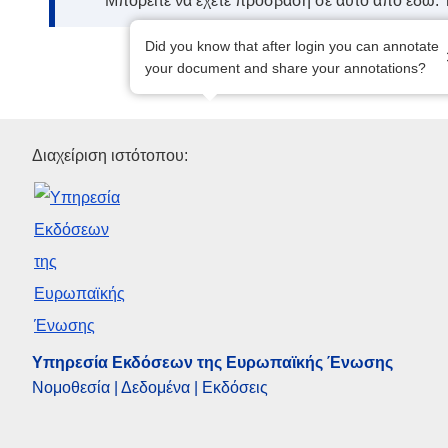
Μπορείτε να έχετε πρόσβαση σε αυτό από εδώ:
Did you know that after login you can annotate
your document and share your annotations?
Υπηρεσία Εκδόσεων της Ευρ
Διαχείριση ιστότοπου:
Υπηρεσία Εκδόσεων της Ευρωπαϊκής Ένωσης
Νομοθεσία | Δεδομένα | Εκδόσεις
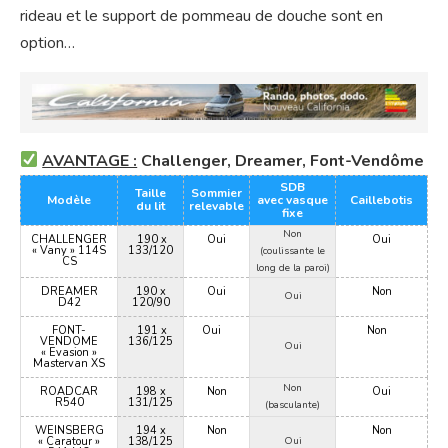
rideau et le support de pommeau de douche sont en
option…
AVANTAGE :
Challenger, Dreamer, Font-Vendôme
SDB
Taille
Sommier
Modèle
avec vasque
Caillebotis
du lit
relevable
fixe
Non
CHALLENGER
190 x
Oui
Oui
« Vany » 114S
133/120
(coulissante le
CS
long de la paroi)
DREAMER
190 x
Oui
Non
Oui
D42
120/90
FONT-
191 x
Oui
Non
VENDOME
136/125
Oui
« Evasion »
Mastervan XS
Non
ROADCAR
198 x
Non
Oui
R540
131/125
(basculante)
WEINSBERG
194 x
Non
Non
« Caratour »
138/125
Oui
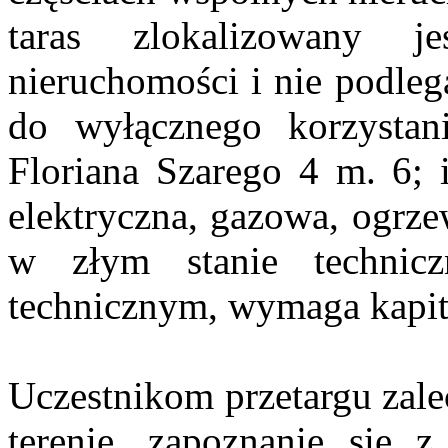
taras zlokalizowany 
nieruchomości i nie podleg
do wyłącznego korzystani
Floriana Szarego 4 m. 6; i
elektryczna, gazowa, ogrze
w złym stanie technic
technicznym, wymaga kapit
Uczestnikom przetargu zale
terenie, zapoznanie się 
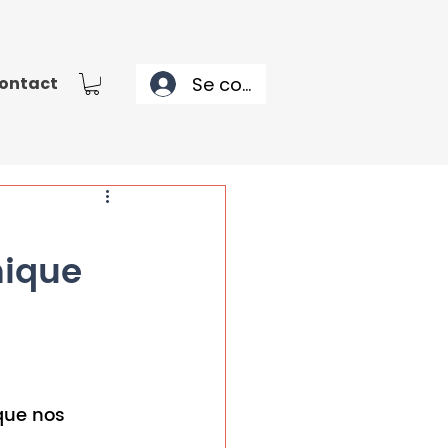
Se connecter
ontact
hique
que nos 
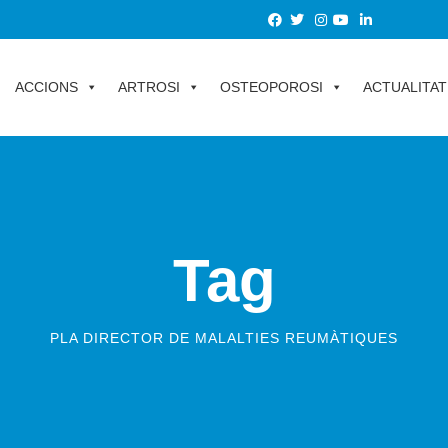
ACCIONS
ARTROSI
OSTEOPOROSI
ACTUALITAT
Tag
PLA DIRECTOR DE MALALTIES REUMÀTIQUES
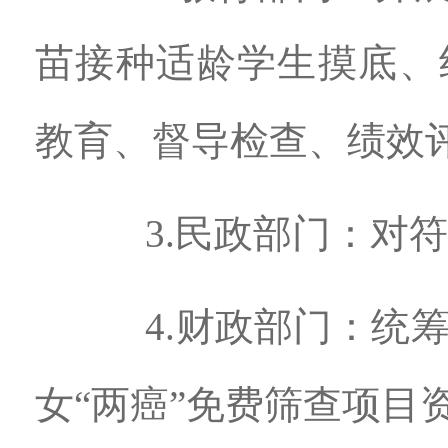
苗接种适龄学生摸底、
教育、督导检查、绩效
3.民政部门：对符
4.财政部门：统筹做
女“两癌”免费筛查项目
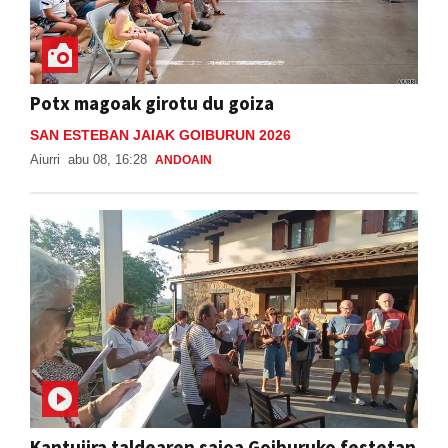
Potx magoak girotu du goiza
SAN ESTEBAN JAIAK GOIBURUN 2026
Aiurri
abu 08, 16:28
ANDOAIN
Kantujira taldearen saioa Goiburuko festetan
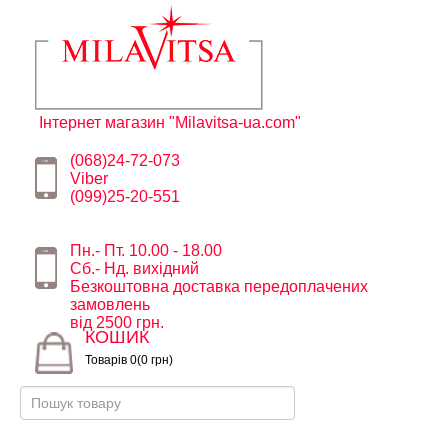
Інтернет магазин "Milavitsa-ua.com"
(068)24-72-073
Viber
(099)25-20-551
Пн.- Пт. 10.00 - 18.00
Сб.- Нд. вихідний
Безкоштовна доставка передоплачених
замовлень
від 2500 грн.
КОШИК
Товарів 0(0 грн)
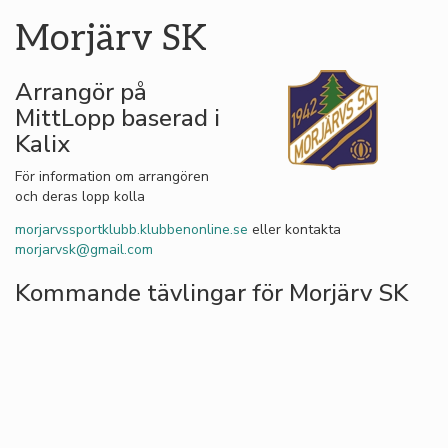
Morjärv SK
Arrangör på
MittLopp baserad i
Kalix
För information om arrangören
och deras lopp kolla
morjarvssportklubb.klubbenonline.se
eller kontakta
morjarvsk@gmail.com
Kommande tävlingar för Morjärv SK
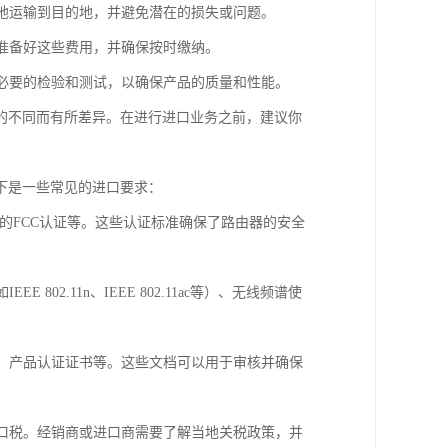
全地运输到目的地，并避免潜在的损失或问题。
并准备好这些费用，并确保按时缴纳。
行必要的检验和测试，以确保产品的质量和性能。
的不同而有所差异。在进行进口业务之前，建议你
下是一些常见的进口要求：
国的FCC认证等。这些认证标准确保了路由器的安全
02.11n、IEEE 802.11ac等）、无线频谱使
册、产品认证证书等。这些文档可以用于审核并确保
进口税。经销商或进口商需要了解当地关税政策，并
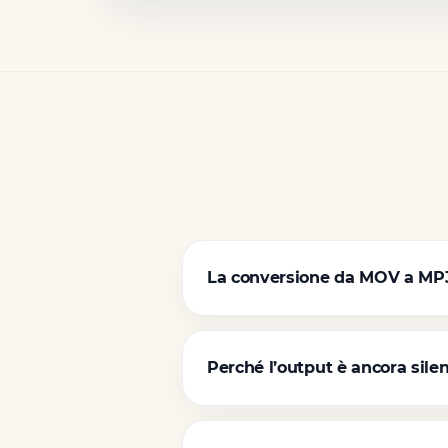
La conversione da MOV a MP3 pu
Perché l’output è ancora sile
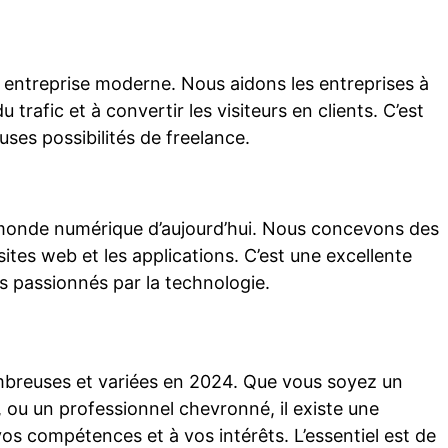
e entreprise moderne. Nous aidons les entreprises à
 trafic et à convertir les visiteurs en clients. C’est
es possibilités de freelance.
 monde numérique d’aujourd’hui. Nous concevons des
sites web et les applications. C’est une excellente
fs passionnés par la technologie.
ombreuses et variées en 2024. Que vous soyez un
 ou un professionnel chevronné, il existe une
os compétences et à vos intérêts. L’essentiel est de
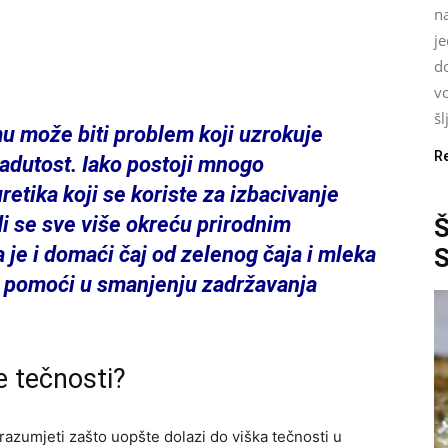
n
je
d
vo
šl
u može biti problem koji uzrokuje
R
 nadutost. Iako postoji mnogo
etika koji se koriste za izbacivanje
di se sve više okreću prirodnim
a je i domaći čaj od zelenog čaja i mleka
e pomoći u smanjenju zadržavanja
e tečnosti?
razumjeti zašto uopšte dolazi do viška tečnosti u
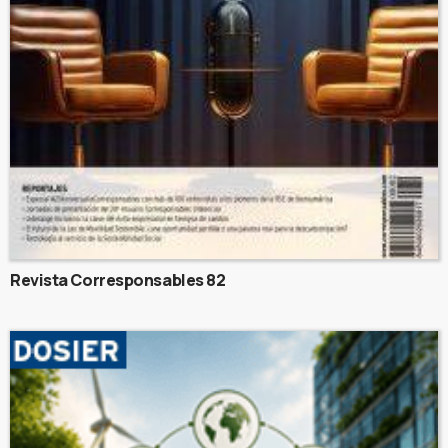
Revista Corresponsables 82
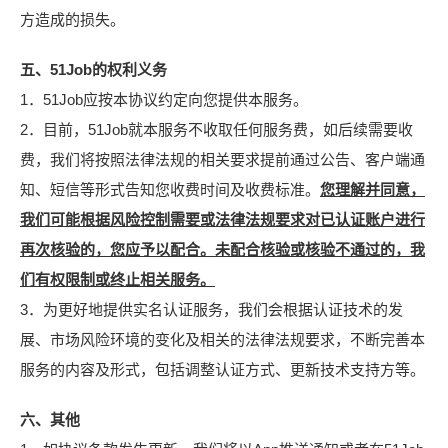
方造成的损失。
五、51Job的权利义务
1．51Job应按本协议约定向您提供本服务。
2．目前，51Job就本服务不收取任何服务费，如后续需要收
费，我们将按照法律法规的相关要求提前通过公告、客户端通
知、短信等形式告知您收费时间及收费标准。
您理解并同意，
我们可能根据风险控制需要或法律法规要求对已认证账户进行
再次核验的，您应予以配合。未配合核验或核验不通过的，我
们有权限制或终止相关服务。
3．为更好地提供实名认证服务，我们会根据认证技术的发
展、市场风险环境的变化及相关的法律法规要求，不断完善本
服务的内容及形式，包括调整认证方式、更新技术支持方等。
六、其他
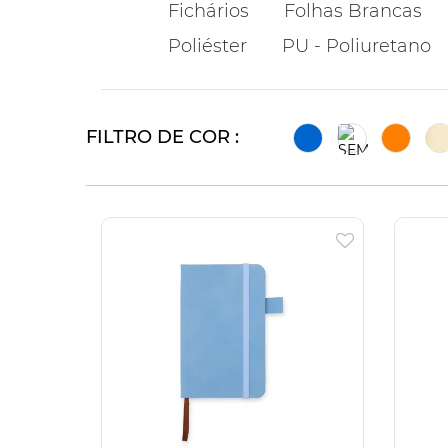
Fichários
Folhas Brancas
Poliéster
PU - Poliuretano
FILTRO DE COR :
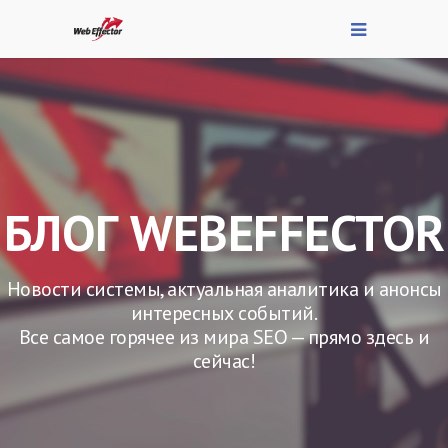
БЛОГ WEBEFFECTOR
Новости системы, актуальная аналитика и анонсы
интересных событий.
Все самое горячее из мира SEO — прямо здесь и
сейчас!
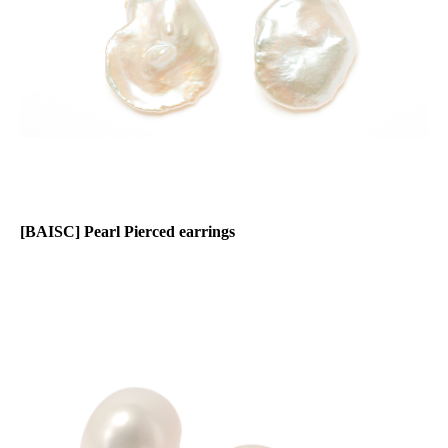
[BAISC] Pearl Pierced earrings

○ ○ ○ ○ ○

Job item:
Write the data above out again exactly, minus its pictures.

Response:
Μπορείτε να έχετε πρόσβαση σε αυτό από εδώ:
Did you know that after login you can annotate
your document and share your annotations?
Υπηρεσία Εκδόσεων της Ευρ
Διαχείριση ιστότοπου:
Υπηρεσία Εκδόσεων της Ευρωπαϊκής Ένωσης
Νομοθεσία | Δεδομένα | Εκδόσεις
rideau et le support de pommeau de douche sont en
option…
AVANTAGE :
Challenger, Dreamer, Font-Vendôme
SDB
Taille
Sommier
Modèle
avec vasque
Caillebotis
du lit
relevable
fixe
Non
CHALLENGER
190 x
Oui
Oui
« Vany » 114S
133/120
(coulissante le
CS
long de la paroi)
DREAMER
190 x
Oui
Non
Oui
D42
120/90
FONT-
191 x
Oui
Non
VENDOME
136/125
Oui
« Evasion »
Mastervan XS
Non
ROADCAR
198 x
Non
Oui
R540
131/125
(basculante)
WEINSBERG
194 x
Non
Non
« Caratour »
138/125
Oui
taras zlokalizowany 
nieruchomości i nie podleg
do wyłącznego korzystani
Floriana Szarego 4 m. 6; i
elektryczna, gazowa, ogrze
w złym stanie technic
technicznym, wymaga kapit
Uczestnikom przetargu zale
terenie, zapoznanie się 
Se connecter
ontact
hique
que nos 
ACCIONS
ARTROSI
OSTEOPOROSI
ACTUALITAT
Tag
PLA DIRECTOR DE MALALTIES REUMÀTIQUES
苗接种适龄学生摸底、
教育、督导检查、绩效
3.民政部门：对符
4.财政部门：统筹做
女“两癌”免费筛查项目
Potx magoak girotu du goiza
SAN ESTEBAN JAIAK GOIBURUN 2026
Aiurri
abu 08, 16:28
ANDOAIN
Kantujira taldearen saioa Goiburuko festetan
Інтернет магазин "Milavitsa-ua.com"
(068)24-72-073
Viber
(099)25-20-551
Пн.- Пт. 10.00 - 18.00
Сб.- Нд. вихідний
Безкоштовна доставка передоплачених
замовлень
від 2500 грн.
КОШИК
Товарів 0(0 грн)
Morjärv SK
Arrangör på
MittLopp baserad i
Kalix
För information om arrangören
och deras lopp kolla
morjarvssportklubb.klubbenonline.se
eller kontakta
morjarvsk@gmail.com
Kommande tävlingar för Morjärv SK
全地运输到目的地，并避免潜在的损失或问题。
并准备好这些费用，并确保按时缴纳。
行必要的检验和测试，以确保产品的质量和性能。
的不同而有所差异。在进行进口业务之前，建议你
下是一些常见的进口要求：
国的FCC认证等。这些认证标准确保了路由器的安全
02.11n、IEEE 802.11ac等）、无线频谱使
册、产品认证证书等。这些文档可以用于审核并确保
进口税。经销商或进口商需要了解当地关税政策，并
La conversione da MOV a MP3 pu
Perché l’output è ancora sile
e entreprise moderne. Nous aidons les entreprises à
 trafic et à convertir les visiteurs en clients. C’est
es possibilités de freelance.
 monde numérique d’aujourd’hui. Nous concevons des
sites web et les applications. C’est une excellente
fs passionnés par la technologie.
ombreuses et variées en 2024. Que vous soyez un
 ou un professionnel chevronné, il existe une
os compétences et à vos intérêts. L’essentiel est de
n
je
d
vo
šl
u može biti problem koji uzrokuje
R
 nadutost. Iako postoji mnogo
etika koji se koriste za izbacivanje
di se sve više okreću prirodnim
a je i domaći čaj od zelenog čaja i mleka
e pomoći u smanjenju zadržavanja
e tečnosti?
razumjeti zašto uopšte dolazi do viška tečnosti u
Revista Corresponsables 82
方造成的损失。
五、51Job的权利义务
1．51Job应按本协议约定向您提供本服务。
2．目前，51Job就本服务不收取任何服务费，如后续需要收
费，我们将按照法律法规的相关要求提前通过公告、客户端通
知、短信等形式告知您收费时间及收费标准。
您理解并同意，
我们可能根据风险控制需要或法律法规要求对已认证账户进行
再次核验的，您应予以配合。未配合核验或核验不通过的，我
们有权限制或终止相关服务。
3．为更好地提供实名认证服务，我们会根据认证技术的发
展、市场风险环境的变化及相关的法律法规要求，不断完善本
服务的内容及形式，包括调整认证方式、更新技术支持方等。
六、其他
Fichários
Folhas Brancas
Poliéster
PU - Poliuretano
FILTRO DE COR :
БЛОГ WEBEFFECTOR
Новости системы, актуальная аналитика и анонсы
интересных событий.
Все самое горячее из мира SEO — прямо здесь и
сейчас!
[BAISC] Pearl Pierced earrings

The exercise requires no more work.